Task item>
Retype the line with "Okay, this method" in it, then each line after it to the end of the data, word for word.

Records from a data collection
[Start of Attachment]

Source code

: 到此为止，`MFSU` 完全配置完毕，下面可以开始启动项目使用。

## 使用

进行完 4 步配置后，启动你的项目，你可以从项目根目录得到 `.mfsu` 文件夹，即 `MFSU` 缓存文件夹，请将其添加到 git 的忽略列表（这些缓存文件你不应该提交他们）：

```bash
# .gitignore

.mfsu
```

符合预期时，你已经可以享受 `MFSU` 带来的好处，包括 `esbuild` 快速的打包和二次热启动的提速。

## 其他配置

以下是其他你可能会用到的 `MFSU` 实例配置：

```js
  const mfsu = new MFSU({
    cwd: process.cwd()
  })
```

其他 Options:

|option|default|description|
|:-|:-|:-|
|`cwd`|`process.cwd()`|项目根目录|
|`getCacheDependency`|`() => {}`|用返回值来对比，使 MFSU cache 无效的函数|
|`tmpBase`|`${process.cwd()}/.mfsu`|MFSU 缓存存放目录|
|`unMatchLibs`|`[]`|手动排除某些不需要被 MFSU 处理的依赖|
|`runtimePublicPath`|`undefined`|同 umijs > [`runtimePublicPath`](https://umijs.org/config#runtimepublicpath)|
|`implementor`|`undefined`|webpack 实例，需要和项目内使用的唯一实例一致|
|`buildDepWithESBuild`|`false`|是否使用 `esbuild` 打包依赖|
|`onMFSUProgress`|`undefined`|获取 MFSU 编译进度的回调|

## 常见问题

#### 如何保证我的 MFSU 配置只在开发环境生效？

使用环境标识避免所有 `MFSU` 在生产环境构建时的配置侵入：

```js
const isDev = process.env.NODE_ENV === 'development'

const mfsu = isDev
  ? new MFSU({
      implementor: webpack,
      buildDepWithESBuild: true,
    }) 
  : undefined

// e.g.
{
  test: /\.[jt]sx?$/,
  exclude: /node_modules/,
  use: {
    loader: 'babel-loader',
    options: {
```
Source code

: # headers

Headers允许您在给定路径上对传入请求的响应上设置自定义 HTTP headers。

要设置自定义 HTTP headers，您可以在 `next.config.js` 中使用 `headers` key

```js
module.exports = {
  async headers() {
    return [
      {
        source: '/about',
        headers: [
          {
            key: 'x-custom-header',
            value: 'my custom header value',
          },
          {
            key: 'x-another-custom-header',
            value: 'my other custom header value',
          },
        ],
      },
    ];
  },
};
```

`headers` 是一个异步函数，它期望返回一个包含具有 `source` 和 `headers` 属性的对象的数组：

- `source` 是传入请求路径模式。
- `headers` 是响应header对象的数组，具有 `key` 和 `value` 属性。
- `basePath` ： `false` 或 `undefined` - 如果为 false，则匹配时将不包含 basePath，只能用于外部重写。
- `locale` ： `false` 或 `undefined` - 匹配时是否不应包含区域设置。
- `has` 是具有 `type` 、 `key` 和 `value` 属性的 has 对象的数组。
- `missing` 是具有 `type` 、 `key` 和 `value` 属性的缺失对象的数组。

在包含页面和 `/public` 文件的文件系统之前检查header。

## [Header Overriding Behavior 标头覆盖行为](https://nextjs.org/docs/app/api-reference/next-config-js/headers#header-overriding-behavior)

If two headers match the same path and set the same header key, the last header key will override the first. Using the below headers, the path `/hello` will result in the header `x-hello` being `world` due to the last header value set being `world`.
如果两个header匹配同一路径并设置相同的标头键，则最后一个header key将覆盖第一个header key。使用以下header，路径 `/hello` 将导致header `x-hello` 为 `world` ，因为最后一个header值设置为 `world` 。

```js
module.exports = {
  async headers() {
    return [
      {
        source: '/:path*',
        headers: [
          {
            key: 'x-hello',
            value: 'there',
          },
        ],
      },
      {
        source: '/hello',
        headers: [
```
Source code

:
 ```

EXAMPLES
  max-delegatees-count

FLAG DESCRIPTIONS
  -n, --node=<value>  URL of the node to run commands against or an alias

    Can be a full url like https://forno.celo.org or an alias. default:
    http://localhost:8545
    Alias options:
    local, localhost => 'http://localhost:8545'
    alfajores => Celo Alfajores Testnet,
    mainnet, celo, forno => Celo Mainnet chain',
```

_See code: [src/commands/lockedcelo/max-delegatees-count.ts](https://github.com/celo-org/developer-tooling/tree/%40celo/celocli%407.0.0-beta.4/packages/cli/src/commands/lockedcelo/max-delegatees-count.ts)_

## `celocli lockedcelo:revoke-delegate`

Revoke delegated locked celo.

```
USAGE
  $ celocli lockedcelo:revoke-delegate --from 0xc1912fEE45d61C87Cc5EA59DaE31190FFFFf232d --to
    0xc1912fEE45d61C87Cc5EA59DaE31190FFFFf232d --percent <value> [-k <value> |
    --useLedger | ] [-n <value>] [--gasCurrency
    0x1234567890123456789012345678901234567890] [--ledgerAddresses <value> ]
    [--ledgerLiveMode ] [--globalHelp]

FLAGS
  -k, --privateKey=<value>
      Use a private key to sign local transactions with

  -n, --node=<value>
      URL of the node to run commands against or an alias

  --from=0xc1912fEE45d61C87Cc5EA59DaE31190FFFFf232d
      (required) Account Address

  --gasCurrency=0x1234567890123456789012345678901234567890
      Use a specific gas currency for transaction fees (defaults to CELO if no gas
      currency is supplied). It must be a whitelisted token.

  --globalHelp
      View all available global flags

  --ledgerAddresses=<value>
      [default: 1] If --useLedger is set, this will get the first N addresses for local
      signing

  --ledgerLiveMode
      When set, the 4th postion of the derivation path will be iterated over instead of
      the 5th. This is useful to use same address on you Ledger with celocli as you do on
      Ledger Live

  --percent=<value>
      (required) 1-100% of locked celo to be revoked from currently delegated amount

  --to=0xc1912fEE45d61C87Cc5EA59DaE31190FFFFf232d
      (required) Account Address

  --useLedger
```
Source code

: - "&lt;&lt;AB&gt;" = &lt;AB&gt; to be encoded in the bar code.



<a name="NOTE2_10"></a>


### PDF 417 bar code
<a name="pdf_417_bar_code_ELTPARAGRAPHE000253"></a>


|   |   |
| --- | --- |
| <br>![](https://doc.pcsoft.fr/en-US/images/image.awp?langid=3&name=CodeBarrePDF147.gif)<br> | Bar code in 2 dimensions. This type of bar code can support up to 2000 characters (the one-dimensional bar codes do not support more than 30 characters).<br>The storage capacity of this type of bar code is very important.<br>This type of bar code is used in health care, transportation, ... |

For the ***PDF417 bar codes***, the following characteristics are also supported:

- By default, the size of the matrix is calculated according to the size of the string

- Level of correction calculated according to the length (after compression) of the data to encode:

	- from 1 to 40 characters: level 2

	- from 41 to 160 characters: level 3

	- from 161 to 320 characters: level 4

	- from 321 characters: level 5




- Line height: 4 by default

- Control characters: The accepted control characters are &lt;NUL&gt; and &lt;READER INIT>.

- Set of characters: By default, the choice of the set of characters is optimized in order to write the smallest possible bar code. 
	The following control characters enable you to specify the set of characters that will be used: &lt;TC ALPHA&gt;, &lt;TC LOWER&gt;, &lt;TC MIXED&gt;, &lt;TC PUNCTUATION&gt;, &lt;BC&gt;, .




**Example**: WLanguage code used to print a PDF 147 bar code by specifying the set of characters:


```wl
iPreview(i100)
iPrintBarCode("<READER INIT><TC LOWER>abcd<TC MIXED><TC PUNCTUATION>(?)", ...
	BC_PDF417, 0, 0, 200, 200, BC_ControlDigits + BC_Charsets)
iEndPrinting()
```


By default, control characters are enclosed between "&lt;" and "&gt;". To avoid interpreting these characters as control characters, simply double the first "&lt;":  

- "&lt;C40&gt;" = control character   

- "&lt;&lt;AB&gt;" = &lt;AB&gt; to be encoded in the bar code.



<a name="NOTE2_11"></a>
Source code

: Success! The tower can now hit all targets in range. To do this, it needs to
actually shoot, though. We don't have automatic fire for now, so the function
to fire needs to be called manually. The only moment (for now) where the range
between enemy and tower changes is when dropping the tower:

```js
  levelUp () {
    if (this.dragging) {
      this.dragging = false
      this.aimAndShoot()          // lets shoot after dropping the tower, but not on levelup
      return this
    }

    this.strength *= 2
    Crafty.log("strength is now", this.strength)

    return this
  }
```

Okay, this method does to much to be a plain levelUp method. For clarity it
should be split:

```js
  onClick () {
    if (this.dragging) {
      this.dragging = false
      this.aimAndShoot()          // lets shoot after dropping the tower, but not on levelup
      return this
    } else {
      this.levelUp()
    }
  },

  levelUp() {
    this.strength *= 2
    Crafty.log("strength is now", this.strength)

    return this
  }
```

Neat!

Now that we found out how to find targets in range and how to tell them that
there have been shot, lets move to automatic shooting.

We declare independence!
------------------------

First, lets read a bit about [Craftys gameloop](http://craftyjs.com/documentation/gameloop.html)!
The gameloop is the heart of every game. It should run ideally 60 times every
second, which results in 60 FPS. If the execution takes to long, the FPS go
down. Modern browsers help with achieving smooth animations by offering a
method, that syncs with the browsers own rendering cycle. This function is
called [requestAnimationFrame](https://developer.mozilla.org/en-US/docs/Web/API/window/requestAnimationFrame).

[End of Attachment]

Exercise solution>
Okay, this method does to much to be a plain levelUp method. For clarity it
should be split:

```js
  onClick () {
    if (this.dragging) {
      this.dragging = false
      this.aimAndShoot()          // lets shoot after dropping the tower, but not on levelup
      return this
    } else {
      this.levelUp()
    }
  },

  levelUp() {
    this.strength *= 2
    Crafty.log("strength is now", this.strength)

    return this
  }
```

Neat!

Now that we found out how to find targets in range and how to tell them that
there have been shot, lets move to automatic shooting.

We declare independence!
------------------------

First, lets read a bit about [Craftys gameloop](http://craftyjs.com/documentation/gameloop.html)!
The gameloop is the heart of every game. It should run ideally 60 times every
second, which results in 60 FPS. If the execution takes to long, the FPS go
down. Modern browsers help with achieving smooth animations by offering a
method, that syncs with the browsers own rendering cycle. This function is
called [requestAnimationFrame](https://developer.mozilla.org/en-US/docs/Web/API/window/requestAnimationFrame).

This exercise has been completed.